As a novelty, textures are also provided in a custom raw-data format now. This has the advantage that there are no rounding errors when storing textures with more than \(2^{16}\) different values. For 4D textures this is the only available format. A detailed description of this format is provided as part of the download. The database provides 3D blue noise textures with resolution 16³, 32³ and 64³ as well as 4D blue noise textures with resolution \(8^4\) and \(16^4\).

## Conclusions

If 2D blue noise is what you want, then 2D blue noise is what you should use. Using 3D blue noise really only makes sense, if you explicitly blur along the third dimension. This precludes many tempting screen-space applications such as dithering and jittering. Still, there are challenges that call for 3D or even 4D blue noise. If you ever face them, the required blue noise textures are at your fingertips now.

## References

**Ulichney93**] R. A. Ulichney (1993). Void-and-cluster method for dither array generation. Proc. SPIE 1913, Human Vision, Visual Processing, and Digital Display IV.

Official version | Author’s version

Great analysis, thanks!

Someone should check my handwaving, but I think you can get this result very quickly with the Fourier slice theorem.(https://en.wikipedia.org/wiki/Projection-slice_theorem)

Basically, projecting-then-fourier is equivalent to fourier-then-slicing. There is kind of a duality there, like convolution-then-fourier is equivalent to fourier-then-multiplication.

So what is the fourier transform of a 2-D slice of a volumetric blue noise texture? I believe the above tells you that it is the projection of the fourier transform of the volume (a solid with a ball bunched out), which is not going to be what you want (a plane with a disc punched out). Parts outside the sphere are going to land in the disc.

Hi Won,

you are absolutely right, the Fourier slice theorem is equivalent to what I proved here. I never knew the statement under this name but it’s handy. Nonetheless, it’s nice to give the proof, especially if it’s just three steps plus the definition of the Fourier transform.

You are also right about the structure of the Fourier transform of the 2D slice. What you get is the sum of the slices in Figure 2 and that amounts to Figure 5.

If you want to link me, I’m @won3d on twitter

Done.

Wouldn’t a similar issue come up with 1D slices of a 2D blue noise texture? (I’ve been playing with your 2D noise textures, and misusing them in all kinds of horrible ways. Lots of nice artifacts have come up in the process, and it seems a subset of them could be explained this way.)

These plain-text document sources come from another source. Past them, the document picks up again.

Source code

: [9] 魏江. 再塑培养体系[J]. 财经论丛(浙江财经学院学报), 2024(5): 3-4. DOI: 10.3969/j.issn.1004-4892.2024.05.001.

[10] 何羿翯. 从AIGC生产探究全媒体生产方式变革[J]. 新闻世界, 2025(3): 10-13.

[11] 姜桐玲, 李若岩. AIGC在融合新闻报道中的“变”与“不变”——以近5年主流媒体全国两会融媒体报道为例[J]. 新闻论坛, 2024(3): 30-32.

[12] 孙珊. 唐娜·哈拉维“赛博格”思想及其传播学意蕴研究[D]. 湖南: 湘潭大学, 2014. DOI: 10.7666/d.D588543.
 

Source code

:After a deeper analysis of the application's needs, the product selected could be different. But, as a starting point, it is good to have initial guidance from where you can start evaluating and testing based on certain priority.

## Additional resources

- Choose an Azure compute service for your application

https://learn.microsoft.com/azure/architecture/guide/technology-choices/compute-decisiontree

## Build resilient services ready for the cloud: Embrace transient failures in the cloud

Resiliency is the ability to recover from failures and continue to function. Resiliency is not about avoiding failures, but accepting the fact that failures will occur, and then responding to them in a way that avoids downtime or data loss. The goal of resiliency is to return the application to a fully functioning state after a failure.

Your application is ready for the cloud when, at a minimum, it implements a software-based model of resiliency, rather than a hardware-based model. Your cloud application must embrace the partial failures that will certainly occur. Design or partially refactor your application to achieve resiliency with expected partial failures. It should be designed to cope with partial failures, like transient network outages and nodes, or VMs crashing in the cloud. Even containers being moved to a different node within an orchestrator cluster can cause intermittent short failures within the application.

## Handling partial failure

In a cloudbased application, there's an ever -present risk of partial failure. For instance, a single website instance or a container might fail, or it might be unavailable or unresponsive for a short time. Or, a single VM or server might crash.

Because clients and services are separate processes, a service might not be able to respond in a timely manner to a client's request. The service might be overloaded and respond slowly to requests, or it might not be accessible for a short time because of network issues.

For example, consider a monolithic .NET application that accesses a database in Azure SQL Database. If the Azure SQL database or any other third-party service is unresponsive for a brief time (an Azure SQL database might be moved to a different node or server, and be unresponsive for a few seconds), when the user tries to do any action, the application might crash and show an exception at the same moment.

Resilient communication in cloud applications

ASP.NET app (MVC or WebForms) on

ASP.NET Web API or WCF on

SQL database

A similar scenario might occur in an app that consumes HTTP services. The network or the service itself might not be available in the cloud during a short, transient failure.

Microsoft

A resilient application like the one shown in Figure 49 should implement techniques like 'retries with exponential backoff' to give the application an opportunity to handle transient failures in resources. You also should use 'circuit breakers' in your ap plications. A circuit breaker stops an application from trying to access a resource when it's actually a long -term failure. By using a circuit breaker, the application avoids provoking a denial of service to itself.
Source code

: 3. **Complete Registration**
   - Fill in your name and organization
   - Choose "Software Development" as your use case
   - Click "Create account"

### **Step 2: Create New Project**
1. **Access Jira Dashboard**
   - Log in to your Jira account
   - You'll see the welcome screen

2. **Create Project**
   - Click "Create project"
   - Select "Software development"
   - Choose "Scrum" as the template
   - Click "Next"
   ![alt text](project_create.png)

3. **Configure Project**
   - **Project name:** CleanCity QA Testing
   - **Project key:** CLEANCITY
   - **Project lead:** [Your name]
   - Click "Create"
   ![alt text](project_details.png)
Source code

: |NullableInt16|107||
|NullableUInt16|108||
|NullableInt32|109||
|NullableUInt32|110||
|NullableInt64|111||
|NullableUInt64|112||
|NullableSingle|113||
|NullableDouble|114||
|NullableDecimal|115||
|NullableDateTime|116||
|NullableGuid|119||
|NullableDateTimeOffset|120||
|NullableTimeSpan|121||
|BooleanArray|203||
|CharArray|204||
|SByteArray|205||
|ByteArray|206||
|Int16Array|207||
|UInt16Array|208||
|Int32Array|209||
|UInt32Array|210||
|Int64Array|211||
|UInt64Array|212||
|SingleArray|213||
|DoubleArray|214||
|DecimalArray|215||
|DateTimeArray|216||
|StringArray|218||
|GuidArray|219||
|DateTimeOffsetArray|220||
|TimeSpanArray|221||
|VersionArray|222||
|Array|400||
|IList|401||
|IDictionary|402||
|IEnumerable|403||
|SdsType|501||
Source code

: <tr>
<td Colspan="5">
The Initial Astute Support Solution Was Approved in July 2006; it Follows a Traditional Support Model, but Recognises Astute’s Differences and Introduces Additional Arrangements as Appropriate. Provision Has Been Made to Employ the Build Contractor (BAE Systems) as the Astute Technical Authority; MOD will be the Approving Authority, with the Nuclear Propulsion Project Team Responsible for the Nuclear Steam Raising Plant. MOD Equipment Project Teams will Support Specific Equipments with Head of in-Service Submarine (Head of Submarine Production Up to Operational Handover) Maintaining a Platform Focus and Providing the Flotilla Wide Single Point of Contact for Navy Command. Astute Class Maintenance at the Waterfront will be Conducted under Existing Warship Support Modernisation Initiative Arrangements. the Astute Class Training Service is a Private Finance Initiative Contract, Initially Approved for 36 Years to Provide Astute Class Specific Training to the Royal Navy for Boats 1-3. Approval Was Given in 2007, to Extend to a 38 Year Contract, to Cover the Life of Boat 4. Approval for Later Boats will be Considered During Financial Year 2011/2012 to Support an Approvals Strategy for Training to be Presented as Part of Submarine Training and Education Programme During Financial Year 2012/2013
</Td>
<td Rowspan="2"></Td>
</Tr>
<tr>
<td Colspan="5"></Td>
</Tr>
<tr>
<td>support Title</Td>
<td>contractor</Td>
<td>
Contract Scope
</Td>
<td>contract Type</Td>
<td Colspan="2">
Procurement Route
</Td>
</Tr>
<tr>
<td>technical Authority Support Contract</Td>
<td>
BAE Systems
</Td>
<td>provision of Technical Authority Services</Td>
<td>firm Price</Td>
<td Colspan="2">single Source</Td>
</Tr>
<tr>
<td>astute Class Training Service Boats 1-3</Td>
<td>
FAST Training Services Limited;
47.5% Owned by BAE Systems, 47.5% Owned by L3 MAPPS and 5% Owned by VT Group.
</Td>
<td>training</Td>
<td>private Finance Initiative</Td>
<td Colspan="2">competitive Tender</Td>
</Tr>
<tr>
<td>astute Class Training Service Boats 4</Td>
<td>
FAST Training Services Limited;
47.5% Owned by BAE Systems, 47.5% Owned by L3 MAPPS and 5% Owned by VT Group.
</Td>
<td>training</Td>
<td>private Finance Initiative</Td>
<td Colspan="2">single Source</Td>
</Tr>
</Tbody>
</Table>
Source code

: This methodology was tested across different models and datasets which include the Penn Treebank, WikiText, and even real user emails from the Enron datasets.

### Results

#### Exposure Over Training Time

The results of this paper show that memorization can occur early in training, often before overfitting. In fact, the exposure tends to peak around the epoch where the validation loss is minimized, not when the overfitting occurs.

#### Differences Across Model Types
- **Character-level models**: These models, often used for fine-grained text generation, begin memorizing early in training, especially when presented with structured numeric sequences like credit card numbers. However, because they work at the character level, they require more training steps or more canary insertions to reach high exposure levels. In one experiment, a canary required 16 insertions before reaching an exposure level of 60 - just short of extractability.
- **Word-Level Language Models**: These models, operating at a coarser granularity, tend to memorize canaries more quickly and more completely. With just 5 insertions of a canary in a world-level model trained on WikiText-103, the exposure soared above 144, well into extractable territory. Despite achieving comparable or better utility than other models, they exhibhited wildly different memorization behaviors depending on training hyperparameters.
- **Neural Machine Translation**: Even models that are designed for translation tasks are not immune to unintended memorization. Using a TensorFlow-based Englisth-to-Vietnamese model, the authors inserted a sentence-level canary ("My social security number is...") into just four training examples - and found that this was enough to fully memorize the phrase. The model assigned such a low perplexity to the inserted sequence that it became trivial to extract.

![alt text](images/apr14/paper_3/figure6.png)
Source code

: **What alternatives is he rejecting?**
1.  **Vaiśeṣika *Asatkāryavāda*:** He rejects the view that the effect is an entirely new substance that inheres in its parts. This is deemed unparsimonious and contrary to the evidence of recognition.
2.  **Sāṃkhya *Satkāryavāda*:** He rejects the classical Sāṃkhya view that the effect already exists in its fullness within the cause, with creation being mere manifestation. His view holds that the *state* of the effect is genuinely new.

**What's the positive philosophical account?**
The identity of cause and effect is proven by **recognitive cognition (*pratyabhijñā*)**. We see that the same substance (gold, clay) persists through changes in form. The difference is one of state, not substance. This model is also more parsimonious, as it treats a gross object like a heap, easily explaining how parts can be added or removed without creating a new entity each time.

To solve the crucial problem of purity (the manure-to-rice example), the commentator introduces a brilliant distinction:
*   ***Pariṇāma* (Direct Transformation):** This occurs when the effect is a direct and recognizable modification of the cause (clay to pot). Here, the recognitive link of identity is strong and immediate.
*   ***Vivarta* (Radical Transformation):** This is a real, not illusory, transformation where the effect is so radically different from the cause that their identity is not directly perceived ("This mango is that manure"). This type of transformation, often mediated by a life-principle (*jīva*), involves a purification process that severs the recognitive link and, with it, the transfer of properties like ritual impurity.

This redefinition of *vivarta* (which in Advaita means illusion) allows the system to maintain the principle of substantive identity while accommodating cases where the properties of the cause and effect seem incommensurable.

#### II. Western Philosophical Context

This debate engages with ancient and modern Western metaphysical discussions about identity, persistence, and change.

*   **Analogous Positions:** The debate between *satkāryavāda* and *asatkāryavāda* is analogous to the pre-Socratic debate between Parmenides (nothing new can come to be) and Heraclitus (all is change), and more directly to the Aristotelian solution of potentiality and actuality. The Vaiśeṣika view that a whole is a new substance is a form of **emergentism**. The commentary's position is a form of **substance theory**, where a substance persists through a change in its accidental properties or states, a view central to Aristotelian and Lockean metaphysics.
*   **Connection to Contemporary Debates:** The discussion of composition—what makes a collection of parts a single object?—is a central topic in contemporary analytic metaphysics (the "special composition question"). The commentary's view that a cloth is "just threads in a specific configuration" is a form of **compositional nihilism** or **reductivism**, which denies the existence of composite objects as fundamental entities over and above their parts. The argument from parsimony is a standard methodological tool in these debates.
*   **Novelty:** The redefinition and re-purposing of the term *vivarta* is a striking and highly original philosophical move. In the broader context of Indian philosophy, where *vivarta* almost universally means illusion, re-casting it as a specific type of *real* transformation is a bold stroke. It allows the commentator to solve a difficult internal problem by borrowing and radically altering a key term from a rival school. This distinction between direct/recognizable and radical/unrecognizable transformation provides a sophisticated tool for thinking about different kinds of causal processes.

Anyway, thanks for the analysis, this is great stuff!

Yes, absolutely. If you sum over the rows of the 2D Fourier transform shown in Figure 6, you get the 1D Fourier transform of a 1D column from the blue noise texture. The blue noise properties will be fairly poor, low frequency components would be only slightly weaker than higher frequencies.

If you want, you can use my code to generate 1D blue noise that actually has good blue noise properties. Just pass (1024,) as OutputShape where 1024 may be replaced by any other number of samples.

Fantastic, that works beautifully!

For the RGBA examples you created, were those 3D textures 4 pixels deep? Or is each channel a separate 2D texture with a different random seed?

Neat. If you get the chance, you should store it into a *.wav file to get a feeling for the true meaning of high-frequent noise 😉 .

The RGBA textures are just four independently computed noise textures in one file. In nearly all scenarios this should be what you want. Even with a small number of slices the problem described above becomes relevant. It is only slightly weaker because with few samples you miss most of the exterior of the spherical center region.